I quoted all that so you won't think I am too much of a hippie dippy doofus – or, at least, not the only one. (There is an excellent interview with Michael Pollan about a lot of this at Fresh Air With Terry Gross.)
A portion of my trip – though I have no idea of the length of time, long or short - involved many doors into empty white rooms. It wasn't entirely that but I don't remember visuals so much as impressions and feelings and maybe some insights to my life.
There were moments of supreme beauty for which I have no words and a strong sense of wellbeing, of connectedness to all living beings and to the universe.
After passing through many doors, I came to one that seemed identical to the others but when I walked through it, a strong sense of peace and contentment enfolded me, and an understanding that dying and living are inseparable; that there is nothing to fear.
And that's the best I can do to tell you what happened.
The next morning, the guide took me through a period of integration guessing correctly that I, being who I am, would be prone to dismiss my experience as not real.
She brought me around to believing otherwise and I have been able to hang on not just to the sense of connection, but to the sense that dying is as normal as living – that they are the same.
So far, since returning home, I have not had any of the terror attacks I'd experienced before the magic mushroom session.
And none of that even begins to explain what happened to me with my guide that day.
Caroline Dorsen, an assistant professor at NYU Rory Meyers School of Nursing, in an interview last June had this to say about her research into guided psychedelic sessions. There is, she says,
”...an underground — and understudied — community of people...helping others to use plant-based hallucinogenic drugs. In guided sessions or ceremonies, facilitators administer drugs like ayahuasca or psilocybin to people looking to alter their consciousness and improve their mental health...
“...plant medicine use is all about facing life’s difficulties in a safe and supportive environment. Used in the context of community and ritual, ingestion of plant medicines (like ayahuasca and psilocybin mushrooms) is seen as a powerful healing modality.
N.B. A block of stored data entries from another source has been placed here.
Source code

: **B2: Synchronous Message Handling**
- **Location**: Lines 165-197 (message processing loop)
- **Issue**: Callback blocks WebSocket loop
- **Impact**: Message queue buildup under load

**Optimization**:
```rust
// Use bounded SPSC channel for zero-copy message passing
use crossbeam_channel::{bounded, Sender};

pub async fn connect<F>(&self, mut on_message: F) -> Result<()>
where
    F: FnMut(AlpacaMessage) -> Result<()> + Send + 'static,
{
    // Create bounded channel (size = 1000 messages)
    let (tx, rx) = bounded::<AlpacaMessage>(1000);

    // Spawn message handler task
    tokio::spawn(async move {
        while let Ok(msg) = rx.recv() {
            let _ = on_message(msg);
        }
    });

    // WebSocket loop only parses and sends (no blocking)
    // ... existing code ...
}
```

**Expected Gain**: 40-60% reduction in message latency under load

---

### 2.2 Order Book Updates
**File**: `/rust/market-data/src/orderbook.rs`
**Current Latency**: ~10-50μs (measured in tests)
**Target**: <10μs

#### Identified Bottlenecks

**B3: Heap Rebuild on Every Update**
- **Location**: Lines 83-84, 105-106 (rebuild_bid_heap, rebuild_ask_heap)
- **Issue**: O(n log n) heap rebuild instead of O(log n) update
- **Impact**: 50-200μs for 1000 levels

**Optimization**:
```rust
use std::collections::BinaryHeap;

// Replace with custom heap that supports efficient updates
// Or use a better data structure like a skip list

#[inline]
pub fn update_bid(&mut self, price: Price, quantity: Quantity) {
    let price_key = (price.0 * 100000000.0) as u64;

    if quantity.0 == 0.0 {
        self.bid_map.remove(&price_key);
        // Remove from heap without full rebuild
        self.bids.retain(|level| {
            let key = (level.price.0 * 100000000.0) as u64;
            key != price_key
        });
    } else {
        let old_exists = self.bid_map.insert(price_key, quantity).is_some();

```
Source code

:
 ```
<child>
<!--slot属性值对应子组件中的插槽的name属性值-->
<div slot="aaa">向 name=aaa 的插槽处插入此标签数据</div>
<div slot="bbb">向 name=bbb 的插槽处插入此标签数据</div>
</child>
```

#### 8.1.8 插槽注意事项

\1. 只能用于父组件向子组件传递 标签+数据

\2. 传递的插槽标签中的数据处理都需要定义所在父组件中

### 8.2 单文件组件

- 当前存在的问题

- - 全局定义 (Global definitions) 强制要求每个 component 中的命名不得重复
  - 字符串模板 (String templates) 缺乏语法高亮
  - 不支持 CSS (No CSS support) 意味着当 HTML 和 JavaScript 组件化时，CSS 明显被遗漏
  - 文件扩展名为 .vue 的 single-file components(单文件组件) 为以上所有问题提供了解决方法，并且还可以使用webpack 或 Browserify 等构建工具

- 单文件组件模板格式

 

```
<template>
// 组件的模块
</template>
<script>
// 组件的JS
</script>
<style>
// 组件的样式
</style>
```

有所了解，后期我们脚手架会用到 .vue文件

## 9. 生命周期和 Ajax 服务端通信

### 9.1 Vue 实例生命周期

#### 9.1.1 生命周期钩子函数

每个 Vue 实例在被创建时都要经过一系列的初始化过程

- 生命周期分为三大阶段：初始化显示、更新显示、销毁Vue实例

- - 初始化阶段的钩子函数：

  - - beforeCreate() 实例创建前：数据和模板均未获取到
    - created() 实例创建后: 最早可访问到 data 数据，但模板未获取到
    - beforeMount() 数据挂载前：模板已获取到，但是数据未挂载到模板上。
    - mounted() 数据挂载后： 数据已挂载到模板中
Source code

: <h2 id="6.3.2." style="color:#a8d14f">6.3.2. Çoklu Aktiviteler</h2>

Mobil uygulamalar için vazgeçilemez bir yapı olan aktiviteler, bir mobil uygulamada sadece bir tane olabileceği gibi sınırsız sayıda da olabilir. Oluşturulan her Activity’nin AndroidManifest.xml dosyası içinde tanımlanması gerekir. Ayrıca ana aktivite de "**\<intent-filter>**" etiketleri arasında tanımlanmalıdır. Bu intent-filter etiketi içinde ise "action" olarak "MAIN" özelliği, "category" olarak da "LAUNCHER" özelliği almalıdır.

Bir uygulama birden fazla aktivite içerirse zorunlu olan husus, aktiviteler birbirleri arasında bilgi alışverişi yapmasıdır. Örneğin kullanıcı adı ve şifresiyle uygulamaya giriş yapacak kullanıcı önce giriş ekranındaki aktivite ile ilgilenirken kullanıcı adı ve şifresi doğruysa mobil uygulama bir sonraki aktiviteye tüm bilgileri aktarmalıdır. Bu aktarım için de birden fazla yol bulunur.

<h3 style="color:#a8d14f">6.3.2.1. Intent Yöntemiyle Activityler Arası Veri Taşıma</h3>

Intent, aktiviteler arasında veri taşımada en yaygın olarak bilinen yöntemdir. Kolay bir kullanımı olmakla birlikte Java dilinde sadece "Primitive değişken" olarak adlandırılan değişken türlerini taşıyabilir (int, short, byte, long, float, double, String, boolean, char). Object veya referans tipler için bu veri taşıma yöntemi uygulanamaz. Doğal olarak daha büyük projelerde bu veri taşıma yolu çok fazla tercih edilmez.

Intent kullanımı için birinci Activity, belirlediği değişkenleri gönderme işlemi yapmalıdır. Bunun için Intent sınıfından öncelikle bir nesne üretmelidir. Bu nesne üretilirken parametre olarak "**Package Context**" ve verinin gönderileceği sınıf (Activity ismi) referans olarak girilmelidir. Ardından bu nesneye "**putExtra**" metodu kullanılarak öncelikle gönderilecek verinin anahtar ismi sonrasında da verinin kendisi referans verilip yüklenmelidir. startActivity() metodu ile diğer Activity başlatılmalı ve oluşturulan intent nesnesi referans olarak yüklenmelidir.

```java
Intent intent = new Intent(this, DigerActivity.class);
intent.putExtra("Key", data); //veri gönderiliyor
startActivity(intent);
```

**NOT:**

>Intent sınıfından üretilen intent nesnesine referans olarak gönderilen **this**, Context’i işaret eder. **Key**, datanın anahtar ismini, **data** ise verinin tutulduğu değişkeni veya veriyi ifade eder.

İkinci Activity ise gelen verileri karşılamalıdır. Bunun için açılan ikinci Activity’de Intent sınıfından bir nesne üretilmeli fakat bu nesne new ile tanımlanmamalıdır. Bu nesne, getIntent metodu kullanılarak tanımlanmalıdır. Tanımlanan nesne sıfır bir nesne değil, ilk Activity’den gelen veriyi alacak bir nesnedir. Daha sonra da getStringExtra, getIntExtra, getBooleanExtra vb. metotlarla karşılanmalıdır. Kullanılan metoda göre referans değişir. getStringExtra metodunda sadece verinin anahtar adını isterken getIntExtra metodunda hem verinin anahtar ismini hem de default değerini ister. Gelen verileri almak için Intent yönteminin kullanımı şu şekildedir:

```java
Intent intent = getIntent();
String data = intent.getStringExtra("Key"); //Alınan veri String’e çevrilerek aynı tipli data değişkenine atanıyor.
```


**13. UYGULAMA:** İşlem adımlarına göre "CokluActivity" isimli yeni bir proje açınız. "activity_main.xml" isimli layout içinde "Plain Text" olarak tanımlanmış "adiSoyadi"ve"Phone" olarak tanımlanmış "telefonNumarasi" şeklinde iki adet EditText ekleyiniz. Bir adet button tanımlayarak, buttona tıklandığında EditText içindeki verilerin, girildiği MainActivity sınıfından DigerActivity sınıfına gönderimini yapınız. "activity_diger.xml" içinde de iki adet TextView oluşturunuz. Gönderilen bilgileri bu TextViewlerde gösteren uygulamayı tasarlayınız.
“Ingestion of these plants is taken very seriously and the ability to use them is seen as a privilege.”
Yes. I consider my psilocybin session to be an extraordinary privilege that has redirected my end-of-life journey onto paths I could not have found on my own or without my guide. I am deeply grateful to the universe for dropping this experience into my lap when I had no idea where to turn, and I am exploring a whole new set of assumptions now about living and dying.
There is more than a bit of the sacred about this.